(Passage)

Vigils and tributes for the 57 Canadian victims of last month’s Iran plane crash left Lata Pada reflecting on her own loss.
Pada’s teenage daughters, Arti and Brinda, as well as her husband Vishnu, were killed in a 1985 Air India plane crash that left 268 Canadians dead.
“The circumstances were almost similar,” the Mississauga, Ont., woman said.
“You just get on every flight like it’s the most ordinary thing to do. It’s full of people happily travelling … nobody ever thinks of not reaching your destination.”
But the Kiev-bound plane shot down in Iran on Jan. 8, killing all 176 passengers on board, is disturbingly familiar for the families of those who died in the Air India disaster.
Many remaining family members say they somewhat understand what Iranian-Canadian families are going through. Dealing with grief on a public stage can be a complicated and scarring experience.
“All they have is memories,” said Chandrima Chakraborty, a cultural studies professor at McMaster University in Hamilton, Ont.
Chakraborty has done extensive research on the Air India disaster.
She says that at first, the family members of Air India crash victims had to prove to the Canadian government that they deserved support, as the incident wasn’t viewed as a Canadian disaster at the time.
In 2005, prime minister Paul Martin spoke at the 20th anniversary ceremony of the bombing in Ahakista, Ireland. He stated: “Make no mistake: The flight may have been Air India’s, it may have taken place off the coast of Ireland, but this is a Canadian tragedy.”
Later in 2010, 25 years after the plane crash, former prime minister Stephen Harper issued an apology after a public inquiry, saying a “cascade of errors” by Canadian officials allowed the bomb to get on the plane.
He also apologized for the government treating families with “scant respect or consideration.”

(End Passage)
(Supplied entries)

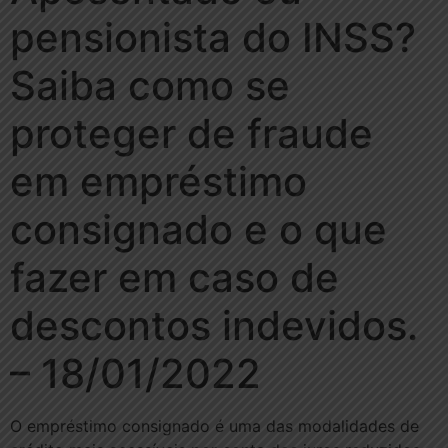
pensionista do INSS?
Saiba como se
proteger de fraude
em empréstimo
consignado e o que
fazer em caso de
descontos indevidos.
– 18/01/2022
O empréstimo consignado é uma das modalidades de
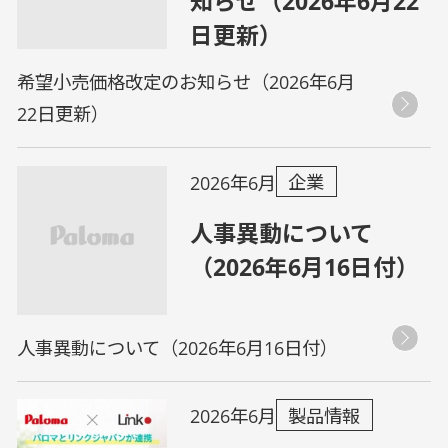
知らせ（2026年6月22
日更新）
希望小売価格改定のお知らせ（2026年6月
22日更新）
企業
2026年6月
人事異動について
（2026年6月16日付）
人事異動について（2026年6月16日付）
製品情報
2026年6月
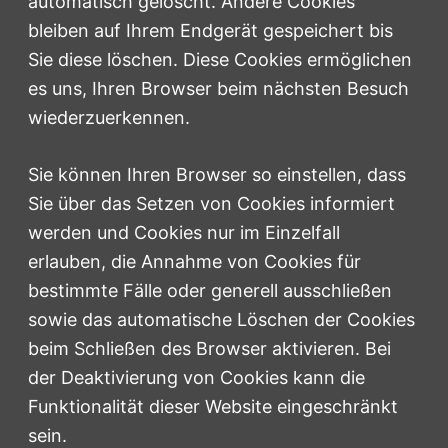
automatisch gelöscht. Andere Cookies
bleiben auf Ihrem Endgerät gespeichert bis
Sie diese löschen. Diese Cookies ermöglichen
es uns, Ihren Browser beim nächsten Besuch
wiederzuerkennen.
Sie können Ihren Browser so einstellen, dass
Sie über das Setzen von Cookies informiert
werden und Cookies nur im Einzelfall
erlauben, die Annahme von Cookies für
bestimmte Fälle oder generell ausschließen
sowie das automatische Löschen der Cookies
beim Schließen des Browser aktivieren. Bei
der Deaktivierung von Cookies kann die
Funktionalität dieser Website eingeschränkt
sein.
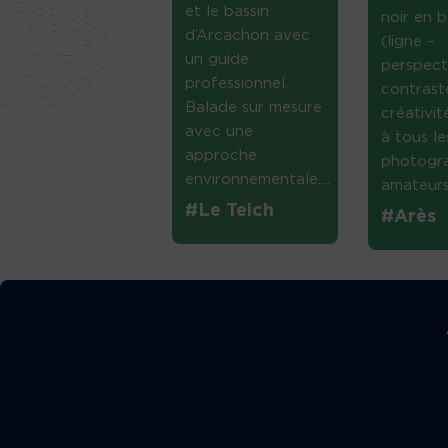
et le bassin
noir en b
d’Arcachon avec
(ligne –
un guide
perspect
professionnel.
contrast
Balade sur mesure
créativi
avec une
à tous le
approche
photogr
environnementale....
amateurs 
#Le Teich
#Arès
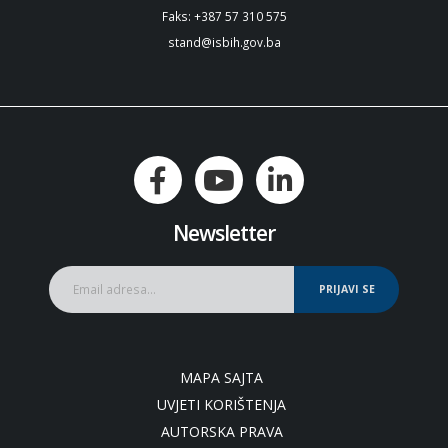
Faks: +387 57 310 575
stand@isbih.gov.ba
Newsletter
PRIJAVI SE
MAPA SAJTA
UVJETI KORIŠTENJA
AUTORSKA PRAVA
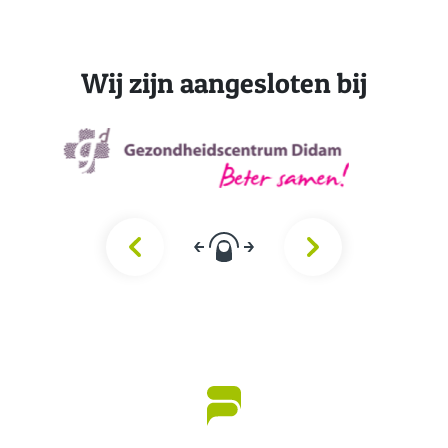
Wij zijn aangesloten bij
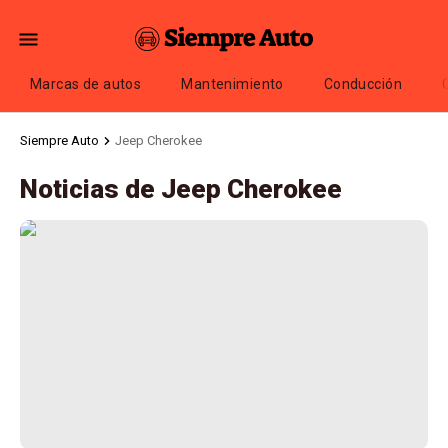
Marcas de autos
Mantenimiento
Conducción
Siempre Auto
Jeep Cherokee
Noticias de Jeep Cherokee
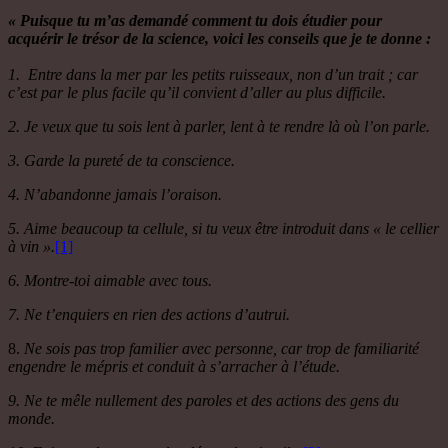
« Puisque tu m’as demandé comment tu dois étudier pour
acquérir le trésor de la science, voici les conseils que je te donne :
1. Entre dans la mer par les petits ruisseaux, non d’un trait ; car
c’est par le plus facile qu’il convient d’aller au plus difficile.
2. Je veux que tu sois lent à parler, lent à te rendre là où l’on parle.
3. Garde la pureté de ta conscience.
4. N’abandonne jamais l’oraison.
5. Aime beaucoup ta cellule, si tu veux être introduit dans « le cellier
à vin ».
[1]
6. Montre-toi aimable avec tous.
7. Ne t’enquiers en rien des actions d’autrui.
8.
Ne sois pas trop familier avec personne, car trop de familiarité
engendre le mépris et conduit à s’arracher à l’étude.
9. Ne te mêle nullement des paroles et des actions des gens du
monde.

(End Supplied entries)

§ Work request 1: Write out the part of the article on the Air India crash families word for word, starting with "In 2005, prime" and going on through "on the plane.".
§ Work request 2: Reproduce every one of the entries that follow the article verbatim, leaving out the pictures.

§ Response area 1:
In 2005, prime minister Paul Martin spoke at the 20th anniversary ceremony of the bombing in Ahakista, Ireland. He stated: “Make no mistake: The flight may have been Air India’s, it may have taken place off the coast of Ireland, but this is a Canadian tragedy.”
Later in 2010, 25 years after the plane crash, former prime minister Stephen Harper issued an apology after a public inquiry, saying a “cascade of errors” by Canadian officials allowed the bomb to get on the plane.

§ Response area 2:
pensionista do INSS?
Saiba como se
proteger de fraude
em empréstimo
consignado e o que
fazer em caso de
descontos indevidos.
– 18/01/2022
O empréstimo consignado é uma das modalidades de
知らせ（2026年6月22
日更新）
希望小売価格改定のお知らせ（2026年6月
22日更新）
企業
2026年6月
人事異動について
（2026年6月16日付）
人事異動について（2026年6月16日付）
製品情報
2026年6月
automatisch gelöscht. Andere Cookies
bleiben auf Ihrem Endgerät gespeichert bis
Sie diese löschen. Diese Cookies ermöglichen
es uns, Ihren Browser beim nächsten Besuch
wiederzuerkennen.
Sie können Ihren Browser so einstellen, dass
Sie über das Setzen von Cookies informiert
werden und Cookies nur im Einzelfall
erlauben, die Annahme von Cookies für
bestimmte Fälle oder generell ausschließen
sowie das automatische Löschen der Cookies
beim Schließen des Browser aktivieren. Bei
der Deaktivierung von Cookies kann die
Funktionalität dieser Website eingeschränkt
sein.
et le bassin
noir en b
d’Arcachon avec
(ligne –
un guide
perspect
professionnel.
contrast
Balade sur mesure
créativi
avec une
à tous le
approche
photogr
environnementale....
amateurs 
#Le Teich
#Arès
Faks: +387 57 310 575
stand@isbih.gov.ba
Newsletter
PRIJAVI SE
MAPA SAJTA
UVJETI KORIŠTENJA
AUTORSKA PRAVA
Wij zijn aangesloten bij
Marcas de autos
Mantenimiento
Conducción
Siempre Auto
Jeep Cherokee
Noticias de Jeep Cherokee
« Puisque tu m’as demandé comment tu dois étudier pour
acquérir le trésor de la science, voici les conseils que je te donne :
1. Entre dans la mer par les petits ruisseaux, non d’un trait ; car
c’est par le plus facile qu’il convient d’aller au plus difficile.
2. Je veux que tu sois lent à parler, lent à te rendre là où l’on parle.
3. Garde la pureté de ta conscience.
4. N’abandonne jamais l’oraison.
5. Aime beaucoup ta cellule, si tu veux être introduit dans « le cellier
à vin ».
[1]
6. Montre-toi aimable avec tous.
7. Ne t’enquiers en rien des actions d’autrui.
8.
Ne sois pas trop familier avec personne, car trop de familiarité
engendre le mépris et conduit à s’arracher à l’étude.
9. Ne te mêle nullement des paroles et des actions des gens du
monde.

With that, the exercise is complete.